Cover of ‘Journey of Wealth 2025,’ a report published by Hanwha Life’s Inheritance Solution Institute / Courtesy of Hanwha Life
High net worth individuals broadly share concerns that they are insufficiently prepared for inheritance and gifting, but sharp generational differences emerge over what drives conflict in asset transfers, according to a report published Wednesday by Hanwha Life’s Inheritance Solution Institute.
Wealthy respondents in their 30s and 40s identified asset allocation as the primary source of tension, while those in their 60s and 70s focused more on the timing of wealth transfers. The report also revealed contrasting views on family business succession.

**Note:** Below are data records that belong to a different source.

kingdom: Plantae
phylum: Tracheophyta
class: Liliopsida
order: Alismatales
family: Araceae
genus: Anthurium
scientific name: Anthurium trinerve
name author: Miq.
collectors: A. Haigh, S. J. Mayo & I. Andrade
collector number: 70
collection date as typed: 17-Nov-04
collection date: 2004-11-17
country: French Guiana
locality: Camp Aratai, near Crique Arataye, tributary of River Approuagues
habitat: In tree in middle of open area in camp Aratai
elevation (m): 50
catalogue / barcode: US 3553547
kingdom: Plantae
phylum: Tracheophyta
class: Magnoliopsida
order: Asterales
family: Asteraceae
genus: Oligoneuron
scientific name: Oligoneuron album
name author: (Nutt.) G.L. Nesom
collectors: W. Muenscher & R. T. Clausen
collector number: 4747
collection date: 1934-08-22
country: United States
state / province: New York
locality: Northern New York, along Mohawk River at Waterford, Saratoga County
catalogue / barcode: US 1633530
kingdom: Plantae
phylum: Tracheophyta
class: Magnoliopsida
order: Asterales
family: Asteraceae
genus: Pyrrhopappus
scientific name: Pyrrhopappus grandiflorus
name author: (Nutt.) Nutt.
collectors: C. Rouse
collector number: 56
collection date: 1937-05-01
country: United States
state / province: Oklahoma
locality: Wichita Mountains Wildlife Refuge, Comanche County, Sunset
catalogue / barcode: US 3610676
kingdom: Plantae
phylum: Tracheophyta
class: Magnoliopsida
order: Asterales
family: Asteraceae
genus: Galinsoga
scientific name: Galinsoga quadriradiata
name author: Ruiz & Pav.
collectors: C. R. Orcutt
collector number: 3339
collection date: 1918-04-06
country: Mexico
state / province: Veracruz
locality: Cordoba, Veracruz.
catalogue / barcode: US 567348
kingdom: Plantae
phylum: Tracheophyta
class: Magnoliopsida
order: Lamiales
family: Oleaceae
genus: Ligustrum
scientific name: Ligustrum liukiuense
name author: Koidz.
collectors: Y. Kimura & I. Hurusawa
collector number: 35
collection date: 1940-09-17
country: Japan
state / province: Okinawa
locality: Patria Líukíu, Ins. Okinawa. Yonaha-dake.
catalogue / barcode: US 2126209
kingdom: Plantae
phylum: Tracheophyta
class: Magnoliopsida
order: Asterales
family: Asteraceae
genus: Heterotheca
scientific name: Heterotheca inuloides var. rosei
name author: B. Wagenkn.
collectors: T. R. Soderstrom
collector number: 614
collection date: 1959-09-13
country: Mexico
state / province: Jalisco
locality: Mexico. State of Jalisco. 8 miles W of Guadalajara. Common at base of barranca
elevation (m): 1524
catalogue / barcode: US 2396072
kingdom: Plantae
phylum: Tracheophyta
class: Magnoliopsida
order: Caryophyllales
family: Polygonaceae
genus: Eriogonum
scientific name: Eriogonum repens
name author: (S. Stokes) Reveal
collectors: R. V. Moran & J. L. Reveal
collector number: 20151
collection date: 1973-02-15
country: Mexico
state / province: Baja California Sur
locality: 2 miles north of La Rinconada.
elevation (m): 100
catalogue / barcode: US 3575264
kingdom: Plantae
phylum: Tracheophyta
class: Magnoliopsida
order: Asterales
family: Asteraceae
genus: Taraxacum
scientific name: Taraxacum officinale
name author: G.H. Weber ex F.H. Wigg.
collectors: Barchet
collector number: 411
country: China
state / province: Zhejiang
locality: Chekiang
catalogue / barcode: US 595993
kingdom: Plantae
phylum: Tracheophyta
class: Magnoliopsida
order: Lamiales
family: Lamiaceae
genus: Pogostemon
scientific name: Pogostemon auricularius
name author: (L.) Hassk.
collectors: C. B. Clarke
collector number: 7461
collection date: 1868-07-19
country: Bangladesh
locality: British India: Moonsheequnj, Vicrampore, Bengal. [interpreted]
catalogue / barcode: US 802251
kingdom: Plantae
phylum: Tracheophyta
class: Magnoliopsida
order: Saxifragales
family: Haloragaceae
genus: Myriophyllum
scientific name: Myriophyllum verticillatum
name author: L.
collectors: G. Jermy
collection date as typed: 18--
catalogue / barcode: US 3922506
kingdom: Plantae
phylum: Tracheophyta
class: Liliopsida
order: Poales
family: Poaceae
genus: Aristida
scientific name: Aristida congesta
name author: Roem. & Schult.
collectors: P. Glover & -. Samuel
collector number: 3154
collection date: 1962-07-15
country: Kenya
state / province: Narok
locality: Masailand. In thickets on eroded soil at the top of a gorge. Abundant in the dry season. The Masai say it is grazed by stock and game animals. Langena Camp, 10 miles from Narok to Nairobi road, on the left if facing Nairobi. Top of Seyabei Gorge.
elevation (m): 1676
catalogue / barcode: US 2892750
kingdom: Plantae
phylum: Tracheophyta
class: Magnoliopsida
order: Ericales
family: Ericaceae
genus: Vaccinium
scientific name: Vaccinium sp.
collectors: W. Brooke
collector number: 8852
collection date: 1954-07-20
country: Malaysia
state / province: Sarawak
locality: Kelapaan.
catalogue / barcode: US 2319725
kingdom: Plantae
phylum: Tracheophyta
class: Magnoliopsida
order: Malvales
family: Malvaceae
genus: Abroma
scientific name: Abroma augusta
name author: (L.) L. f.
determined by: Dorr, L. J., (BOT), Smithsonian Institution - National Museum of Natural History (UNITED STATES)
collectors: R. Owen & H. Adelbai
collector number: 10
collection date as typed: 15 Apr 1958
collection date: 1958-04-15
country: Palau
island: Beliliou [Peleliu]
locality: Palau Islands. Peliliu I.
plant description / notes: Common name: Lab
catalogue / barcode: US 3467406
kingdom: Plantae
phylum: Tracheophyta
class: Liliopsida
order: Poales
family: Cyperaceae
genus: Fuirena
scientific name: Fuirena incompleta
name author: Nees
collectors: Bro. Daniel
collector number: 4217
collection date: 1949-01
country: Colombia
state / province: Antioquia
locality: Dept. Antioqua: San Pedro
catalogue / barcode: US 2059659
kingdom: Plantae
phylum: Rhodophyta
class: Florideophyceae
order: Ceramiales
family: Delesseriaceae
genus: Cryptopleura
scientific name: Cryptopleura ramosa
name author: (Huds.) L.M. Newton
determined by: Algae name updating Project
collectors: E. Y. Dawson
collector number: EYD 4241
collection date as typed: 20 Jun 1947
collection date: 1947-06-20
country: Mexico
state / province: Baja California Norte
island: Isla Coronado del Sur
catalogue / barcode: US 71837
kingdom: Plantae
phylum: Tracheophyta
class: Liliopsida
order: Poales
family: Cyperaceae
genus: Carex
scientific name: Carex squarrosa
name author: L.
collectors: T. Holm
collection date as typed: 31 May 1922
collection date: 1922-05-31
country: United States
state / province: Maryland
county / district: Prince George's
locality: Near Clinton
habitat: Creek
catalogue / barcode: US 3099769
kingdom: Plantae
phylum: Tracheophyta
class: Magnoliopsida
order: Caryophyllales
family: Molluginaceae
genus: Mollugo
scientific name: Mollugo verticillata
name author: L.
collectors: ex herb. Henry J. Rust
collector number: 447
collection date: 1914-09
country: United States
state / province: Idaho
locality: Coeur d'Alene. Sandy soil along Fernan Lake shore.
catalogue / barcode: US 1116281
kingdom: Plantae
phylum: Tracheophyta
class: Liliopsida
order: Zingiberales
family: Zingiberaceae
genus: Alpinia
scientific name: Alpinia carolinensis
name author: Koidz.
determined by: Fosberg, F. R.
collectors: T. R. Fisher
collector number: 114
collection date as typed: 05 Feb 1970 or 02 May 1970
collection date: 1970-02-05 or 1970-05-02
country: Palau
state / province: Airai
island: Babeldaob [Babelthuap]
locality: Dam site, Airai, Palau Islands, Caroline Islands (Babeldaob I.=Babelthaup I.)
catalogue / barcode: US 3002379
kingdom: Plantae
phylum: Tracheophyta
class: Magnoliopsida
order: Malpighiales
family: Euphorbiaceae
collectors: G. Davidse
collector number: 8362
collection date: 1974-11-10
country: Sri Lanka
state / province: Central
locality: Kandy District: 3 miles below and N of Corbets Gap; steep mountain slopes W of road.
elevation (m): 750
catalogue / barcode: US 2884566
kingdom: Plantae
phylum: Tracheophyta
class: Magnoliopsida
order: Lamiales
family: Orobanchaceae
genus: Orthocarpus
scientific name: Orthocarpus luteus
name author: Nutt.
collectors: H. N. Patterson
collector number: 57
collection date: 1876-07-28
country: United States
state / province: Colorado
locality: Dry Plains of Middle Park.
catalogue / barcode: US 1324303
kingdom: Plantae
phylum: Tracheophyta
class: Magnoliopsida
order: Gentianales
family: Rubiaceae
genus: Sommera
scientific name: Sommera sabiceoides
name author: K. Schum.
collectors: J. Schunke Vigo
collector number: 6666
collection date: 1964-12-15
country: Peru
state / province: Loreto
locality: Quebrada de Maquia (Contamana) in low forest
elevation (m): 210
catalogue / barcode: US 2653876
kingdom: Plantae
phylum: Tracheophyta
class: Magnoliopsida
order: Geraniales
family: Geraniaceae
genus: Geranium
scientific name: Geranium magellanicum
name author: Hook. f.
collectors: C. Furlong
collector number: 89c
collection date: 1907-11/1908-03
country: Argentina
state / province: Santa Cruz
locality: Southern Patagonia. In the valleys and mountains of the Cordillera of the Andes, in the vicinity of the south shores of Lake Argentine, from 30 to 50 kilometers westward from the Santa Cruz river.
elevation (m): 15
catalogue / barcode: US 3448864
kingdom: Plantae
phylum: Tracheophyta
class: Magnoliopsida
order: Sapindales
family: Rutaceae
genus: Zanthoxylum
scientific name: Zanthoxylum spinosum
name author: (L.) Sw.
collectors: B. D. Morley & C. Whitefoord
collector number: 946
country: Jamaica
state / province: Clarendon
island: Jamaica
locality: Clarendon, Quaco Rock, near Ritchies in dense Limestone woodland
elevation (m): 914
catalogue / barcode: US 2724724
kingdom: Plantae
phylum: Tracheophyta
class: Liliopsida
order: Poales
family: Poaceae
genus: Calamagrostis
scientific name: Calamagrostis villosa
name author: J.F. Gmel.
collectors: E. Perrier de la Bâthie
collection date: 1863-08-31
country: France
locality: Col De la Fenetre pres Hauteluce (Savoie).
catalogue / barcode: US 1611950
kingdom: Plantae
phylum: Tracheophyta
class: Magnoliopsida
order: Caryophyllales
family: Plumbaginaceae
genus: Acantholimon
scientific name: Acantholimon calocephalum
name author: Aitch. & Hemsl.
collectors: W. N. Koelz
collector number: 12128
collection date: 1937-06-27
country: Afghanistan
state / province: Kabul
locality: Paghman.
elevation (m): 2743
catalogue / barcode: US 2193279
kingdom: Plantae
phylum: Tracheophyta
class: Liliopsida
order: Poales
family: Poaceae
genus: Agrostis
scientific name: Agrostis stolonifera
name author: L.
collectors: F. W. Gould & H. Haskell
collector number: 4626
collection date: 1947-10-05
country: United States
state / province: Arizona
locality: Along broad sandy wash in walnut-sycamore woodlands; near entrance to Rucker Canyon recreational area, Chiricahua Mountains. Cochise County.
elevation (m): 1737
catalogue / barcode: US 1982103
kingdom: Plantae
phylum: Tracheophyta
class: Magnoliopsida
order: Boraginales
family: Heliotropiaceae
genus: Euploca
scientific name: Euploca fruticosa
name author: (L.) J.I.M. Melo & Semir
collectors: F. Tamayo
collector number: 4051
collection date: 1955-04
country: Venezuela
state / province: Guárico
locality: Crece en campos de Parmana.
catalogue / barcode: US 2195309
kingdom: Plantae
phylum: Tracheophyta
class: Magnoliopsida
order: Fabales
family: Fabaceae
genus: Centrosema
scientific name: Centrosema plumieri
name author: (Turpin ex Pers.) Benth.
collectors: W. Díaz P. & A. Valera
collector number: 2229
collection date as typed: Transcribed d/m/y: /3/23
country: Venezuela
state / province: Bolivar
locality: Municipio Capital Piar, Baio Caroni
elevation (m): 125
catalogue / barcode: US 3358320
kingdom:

The institute released “Journey of Wealth 2025,” its first in-depth study tracing the full life cycle of wealth, from accumulation to transfer through inheritance and gifting, viewed through a life-stage perspective.
The study noted that Korea’s rapid economic growth has produced distinct generational experiences among grandparents, parents and children, resulting in fundamentally different attitudes toward wealth.
Focusing on high net worth individuals in their 30s and 40s and those in their 60s and 70s — both pivotal age ranges for wealth transfer — the report moves beyond tax planning to examine broader questions of how wealth should be created, preserved and passed on.
To enhance the objectivity and depth of its analysis, the institute conducted an online survey of more than 1,000 wealthy individuals nationwide, complemented by in-depth one-on-one interviews with 20 participants.
The findings revealed widespread anxiety over inadequate preparation for inheritance and gifting, alongside clear generational divides. While younger respondents emphasized asset allocation, older respondents placed greater weight on transfer timing and called for long-term, family-specific guidance.
Similar gaps were observed in family business succession. Older owners expressed concerns about successors’ readiness, while younger respondents highlighted their own capabilities, particularly the ability to develop strategies to adapt to market changes.
Among those in their 30s and 40s who chose not to take over family businesses, the most common reason cited was the desire to pursue a different career path, with most expressing satisfaction at independently shaping their futures.
“As Korea shifts from an era of wealth accumulation to one centered on wealth transfer, ‘Journey of Wealth 2025’ closely examines generational differences in perceptions and concerns surrounding asset succession,” Hanwha Life co-CEOs Kwon Hyuk-woong and Lee Kyung-keun said in a joint foreword.
“The report aims to help bridge the understanding gap between generations that pass on wealth and those that receive it. The institute will continue to provide insights and solutions as a long-term partner throughout clients’ life journeys.”
Established in 2024, Hanwha Life’s Inheritance Solution Institute provides customized professional consulting on inheritance, gifting and investment for high net worth clients, while also facilitating networking opportunities. The institute plans to continue identifying emerging areas of interest among wealthy clients and to publish the “Journey of Wealth” report annually.